I have really enjoyed learning hand engraving techniques. It has always fascinated me. I hope to continue to learn and explore this facet of jewelry making.
We stepped up the quality of the classy engagement ring with VS clarity stones and 14k super white gold that does not require rhodium plating.
I carved the wax model and used round burs that were slightly smaller then the stones being used. The reason why is because I knew that I was going to redo the micro prongs once it is was in metal.
I had to make the halo 3 times to get the right combination of size of diamonds to number of diamonds to go perfectly around.
I cast the pieces separately so I could nicely polish the gallery before assembly. I set the diamonds in the mounting. I stuck the blank halo in shellac to hold the piece while I set the stones. I sanded and polished it up and soldered it to the mounting.
I cut the bottom off a thick basket head and polished up before soldering it in place. I set the major stone and gave it a final polish.
This ring’s princess cut diamond channel has worn out.
The points of the princess cut stone is quite sharp and can break.
I laser welded a square wire to the end of the channel. I filled in, with the welder, as needed. No gold solder was introduced, just 14k white gold.
This ring was a fun challenge. Since most of the work of stone setting and graving is done in metal, it would seem that the wax carving would have been easy. However, keeping good symmetry was very challenging. I did most of the carving under 6x magnification.
I used tacky wax to stick the diamonds on the wax model to plan out the bead setting and to show the customer.
Because of all the cut outs, the wax required extra sprues to ensure a complete casting.
After I cut the seat for the center oval, I used dividers to score evenly spaced marks on the bezel. Then I used a jeweler’s saw to cut through the bezel. The hammer hand piece seemed to effortlessly move each little prong over the girdle to tighten the diamond. Whereas with a solid bezel, the tends to be a lot of hammering.
Thank you Fred from Uncommon Design for the nice bright cutting on the bead set diamonds.
I get to enjoy challenging myself making jewelry for the show case sometimes. This one was pretty fun. I started with carving two identical bands, cast them up in 14 karat yellow gold and micro bead set 1.3mm diamonds. The assembly of the different length bars came next. Each one was cut to length and soldered in place. Lastly, the bezel set 3/4 carat round brilliant cut diamond was set then laser welded in place.
I carved the wax model of this engagement ring to match the existing wedding band that was her mother’s. Using her stones, this new ring carries all the sentimental value and it looks like these two rings were made at the same time.
The issue with this ring was that the halo was sharp and catching. The solution that we came up with was to add a wire frame to the halo. The stones would be more protected (a few missing) and the edge would be smooth.
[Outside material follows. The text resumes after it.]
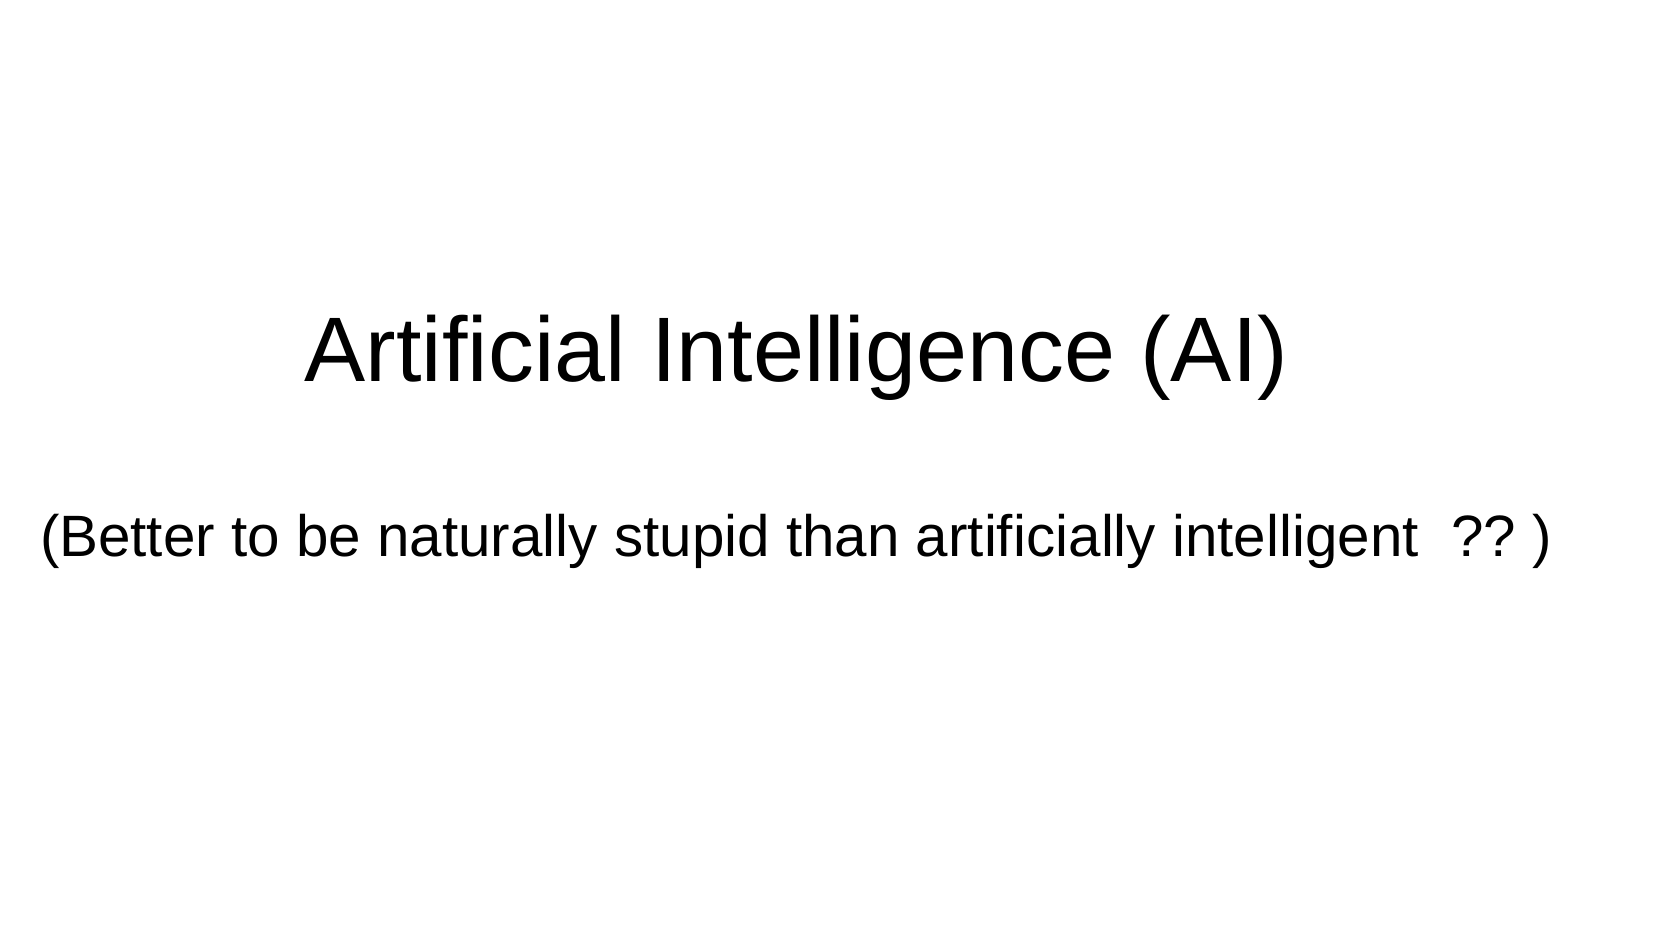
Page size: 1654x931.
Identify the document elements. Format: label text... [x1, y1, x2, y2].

I laser welded 20 gauge white gold wire from the bottom which kept clean lines from the top view. I made the bottom seamless where the ring looks like it was made this way to begin with.
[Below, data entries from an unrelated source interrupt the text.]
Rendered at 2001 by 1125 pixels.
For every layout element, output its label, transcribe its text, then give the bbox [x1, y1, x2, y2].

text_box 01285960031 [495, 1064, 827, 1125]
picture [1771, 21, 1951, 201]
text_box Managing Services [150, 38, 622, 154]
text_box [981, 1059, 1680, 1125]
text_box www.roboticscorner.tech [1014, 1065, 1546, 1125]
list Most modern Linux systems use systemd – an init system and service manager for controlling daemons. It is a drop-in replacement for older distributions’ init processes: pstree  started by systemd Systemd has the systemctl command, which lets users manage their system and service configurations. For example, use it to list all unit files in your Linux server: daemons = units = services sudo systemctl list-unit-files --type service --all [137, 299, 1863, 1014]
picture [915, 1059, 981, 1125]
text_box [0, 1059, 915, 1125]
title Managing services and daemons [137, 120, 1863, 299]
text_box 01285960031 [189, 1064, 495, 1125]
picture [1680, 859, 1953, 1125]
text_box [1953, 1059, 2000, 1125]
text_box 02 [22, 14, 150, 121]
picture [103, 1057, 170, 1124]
This custom remount pretty much kept the same classic design as the original (not pictured) but the goal was to do a more lighter, feminine version in white gold. The micro prong set diamonds helped lightening up the feel of the ring from the original bulky 3 channel design. We also opened up the shoulders of the ring to make it more airy. We did a cool square shank and cast it in super white 14k gold alloy that does not need rhodium plating.
We refinish rings to like new condition all the time. But I always love refinishing an engagement ring right before the wedding day. It is rewarding to make it look it’s best for that special day.
This classic platinum ring required some prong work and needed to be totally repolished for the big day. Instead of sanding out the light scratches and small dings, I used a tungsten burnisher to move and manipulate the malleable metal back into the dents. Much less material is removed. And the best part, the surface becomes harder when you work the surface with the burnisher, which makes it more scratch resistant.
Here are a few of my favorite custom tanzanite rings that I made.
This bad boy started with a 12mm wide platinum band. I added two platinum “tree trunks” to support an 18k yellow gold trillion bezel that floats above the ring. I was always amazed how heavy this ring felt. Platinum is considerably more dense then gold.
This irregular shaped trillion tanzanite had awesome color. It screamed in this super white gold mounting.
Tanzanite also looks fantastic in yellow gold.